Excerpted passage

□ □ □

InterWest Partners’s Doug Pepper, an early investor in enterprise successes like Optimizely and Marketo, said that Belani has “already carved out that reputation as the YC of enterprise startups.”

“The big difference is that he’s not trying to get by on hype. Enterprise startups can’t get by on hype. They have to deliver on metrics and on creating enterprise value,” Pepper said. “It might take a bit longer for people to recognize this as the best of enterprise, but everything takes longer with enterprise startups.”

Enterprise startups can’t get by on hype. They have to deliver on metrics and on creating enterprise value.

August Capital’s Howard Hartenbaum largely agreed with Pepper’s assessment, adding that “companies coming out of a consumer accelerator are measured on very different things.

“At the point they’re coming out of the accelerator, consumer is more speculative than enterprise. Some of the YC companies are definitely solid companies, like Dropbox and Airbnb,” he said. “Ravi’s thing is much younger, and the companies out of there have customers and revenue and business metrics that investors can understand.”

Re/code was on hand for the incubator’s Demo Day last Thursday afternoon, where we got a firsthand look at what these startups and Alchemist were telling investors.

Held in a conference room at Citrix’s office complex in Santa Clara, Calif., the event was packed with a couple hundred attendees. The way a demo day works is pretty straightforward. A founder (usually) from each startup has a few minutes onstage to pitch their company to the room, a kind of nerd beauty pageant where the prize is a round of growth funding from an impressed investor. Alchemist’s demo day was no different.

Here’s a selection of the 14 startups that presented:

  • A performance optimization service, Performance Sherpa, that was started by a former Yahoo data storage executive,
  • merchandising service RageOn (Zazzle or Cafepress, but for celebs), whose presenter wore pizza- and cat-printed clothing that made it look like he was wearing a BuzzFeed listicle, and
  • Amodo, an analytics service whose data could help insurance carriers craft highly-specific policies for customers.

□ □ □

Data listing
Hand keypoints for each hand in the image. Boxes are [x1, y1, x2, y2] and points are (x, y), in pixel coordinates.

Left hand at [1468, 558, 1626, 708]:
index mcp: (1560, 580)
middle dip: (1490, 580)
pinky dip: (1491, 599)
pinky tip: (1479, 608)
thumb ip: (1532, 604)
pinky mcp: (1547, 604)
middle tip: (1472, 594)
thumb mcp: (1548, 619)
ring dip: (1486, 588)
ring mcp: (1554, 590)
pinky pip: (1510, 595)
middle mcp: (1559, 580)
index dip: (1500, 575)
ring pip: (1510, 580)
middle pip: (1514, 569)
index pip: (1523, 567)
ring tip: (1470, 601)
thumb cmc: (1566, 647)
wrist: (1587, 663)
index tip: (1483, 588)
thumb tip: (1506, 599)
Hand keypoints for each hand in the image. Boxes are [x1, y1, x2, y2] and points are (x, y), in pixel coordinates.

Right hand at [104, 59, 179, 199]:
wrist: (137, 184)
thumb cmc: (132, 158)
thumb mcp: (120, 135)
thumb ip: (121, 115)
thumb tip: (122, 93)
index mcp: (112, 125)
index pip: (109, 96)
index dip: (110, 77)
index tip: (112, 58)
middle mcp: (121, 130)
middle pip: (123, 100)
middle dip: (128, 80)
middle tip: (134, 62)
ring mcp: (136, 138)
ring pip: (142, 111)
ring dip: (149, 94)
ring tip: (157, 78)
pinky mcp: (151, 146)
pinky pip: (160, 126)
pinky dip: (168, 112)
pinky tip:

□ □ □

What to work on
1 – In the article about Alchemist's demo day, set down the passage starting at "InterWest Partners’s Doug" and ending at "very different things.".
2 – Name every startup in the article's list of companies that presented at Alchemist's demo day.
3 – Extend the article about Alchemist's demo day beyond its final sentence.
The material comes from a different source than the article.

Responses for each task
1 –
InterWest Partners’s Doug Pepper, an early investor in enterprise successes like Optimizely and Marketo, said that Belani has “already carved out that reputation as the YC of enterprise startups.”

“The big difference is that he’s not trying to get by on hype. Enterprise startups can’t get by on hype. They have to deliver on metrics and on creating enterprise value,” Pepper said. “It might take a bit longer for people to recognize this as the best of enterprise, but everything takes longer with enterprise startups.”

Enterprise startups can’t get by on hype. They have to deliver on metrics and on creating enterprise value.

August Capital’s Howard Hartenbaum largely agreed with Pepper’s assessment, adding that “companies coming out of a consumer accelerator are measured on very different things.

2 –
Performance Sherpa
RageOn
Amodo

3 –
 Next to the stage at Alchemist’s demo day
Next to the stage at Alchemist’s demo day
Courtesy of Michael Krilivsky

Pepper, who was in the room at the event, told me he was particularly impressed by the RageOn CEO (“Tremendous passion.”) and Performance Sherpa (“The kind of caliber that’s going to make Alchemist successful.”).

Though what actually makes Alchemist successful might not be in Alchemist’s hands. The end of 2015 and the beginning of 2016 have not been kind to many tech companies, consumer or enterprise. Private equity investors have written down the value of enterprise darlings like Zenefits, and the stock price of cloud storage provider Box has dropped from over $23 a share to just under $10 since it went public a year ago.

Belani isn’t fazed by the instability. If anything, he says, the down market presents a welcome business opportunity for him and his program.

“There are a few reasons I’m not really worried about the market right now. First, the biggest companies get funded during down markets. The mercenaries leave, and the missionaries stay,” Belani said in an interview. “Look at 2008 or 2009, successful enterprise companies like Slack and New Relic were getting started then.”

Venture capitalist Jake Flomenberg backed Belani up in an email to Re/code. “In this period of greater financial conservatism, we’ll definitely see more focus on the bottom line (eg profit/unit economics) than just the top line. This bodes well for enterprise startups,” he wrote.

The numbers seem to back this up, too. Data from the research firm CB Insights indicate that among the 200 biggest tech company exits from 2009 to 2015, there was a roughly 70/30 split between enterprise and consumer firms. Pepper said that “a number of early-stage firms started out with a 70/30 consumer to enterprise split, and a number of them are going the other way.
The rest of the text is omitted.